I can’t believe I never shared these photos of making Flia from our trip to Kosovo! After sharing about Kosovo’s gardens and the crafts we made with a ladies group, they got buried in a file on my computer desktop. It’s such an unusual dish that we were so privileged to experience that I have to share, even if it is a little late.
We were invited out to the farmhouse of a sweet Kosovo family who wanted to share with us their special-occasion national dish, Flia (pronounced ‘flea’ in this part of Kosovo, but my cousin said in the Western part of the country they pronounced it with an ‘a’ at the end). We were honored, as it’s a labor-intensive process that they were willing – and excited – to make time for us to see and taste.
Liza (pronounced, ‘Leeza’) is a Flia master – she started around noon getting the coals ready and by the time we got there around 3:00 pm, she had two lids heaped with coals and had started cooking the two pans of Flia layers. She used the forked stick to pick up the lids by the handles, carefully balancing them to keep the hot coals in place.
The Flia pan stays in one place and then the dough is carefully spooned in the pan in a star pattern. Here you see two pans – the pan at the top is cooking with a hot lid placed on top and a few coals underneath. The other lid is on the fire heating while the pan at the bottom gets another layer of dough. When a layer is cooked, the lid comes off, goes back to the fire and a new layer is added before the hot lid waiting in the coals is replaced.
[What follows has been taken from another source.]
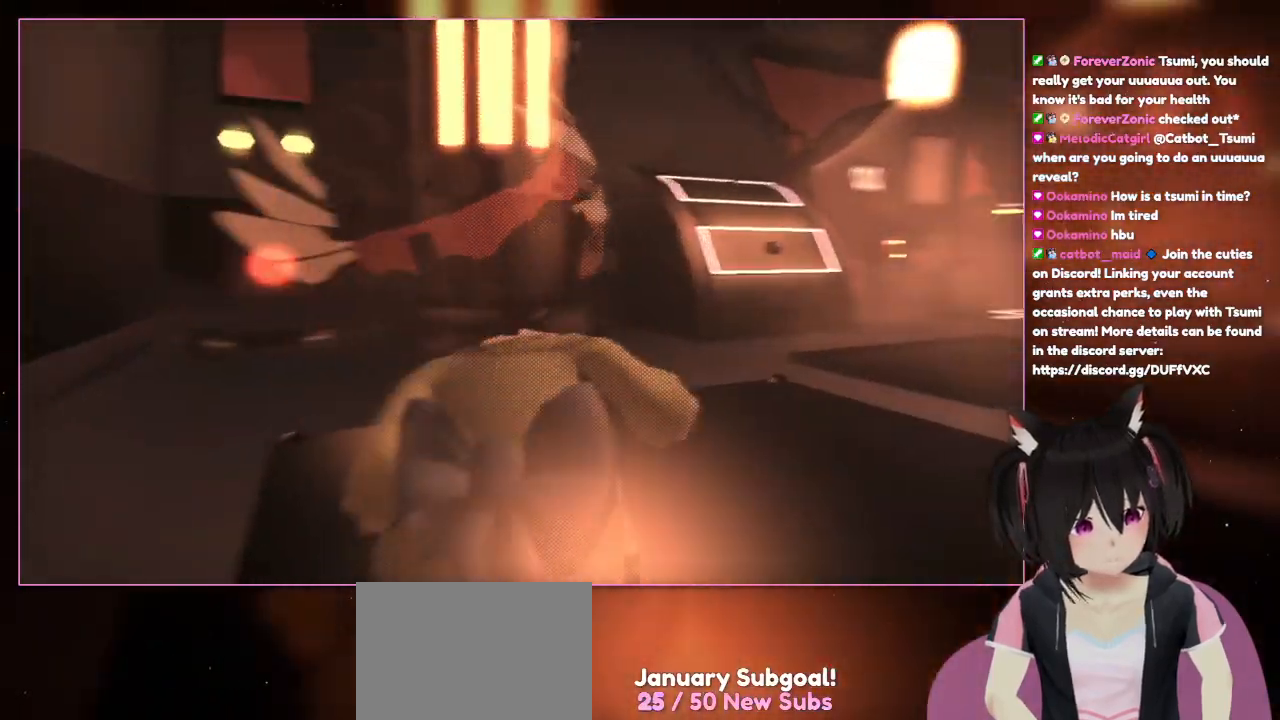
{"buttons": [], "left_stick": "up", "right_stick": "down-right", "events": [[150, "right_stick", "center"], [350, "left_stick", "up"], [350, "right_stick", "down-right"]]}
This is repeated many times – we watched Liza labor (and it was a LOT of work) over this for more than an hour.
The thin dough is made from flour, water, and a milk/yogurt blend (as far as I could understand) and each layer is made in the star pattern, with the following layers filling in the spaces of the previous cooked layers (top right photo in this collage). BUT in between each layer, Liza spread a thin layer of a yogurt-cheese mixture as well. This is repeated until the pan is full.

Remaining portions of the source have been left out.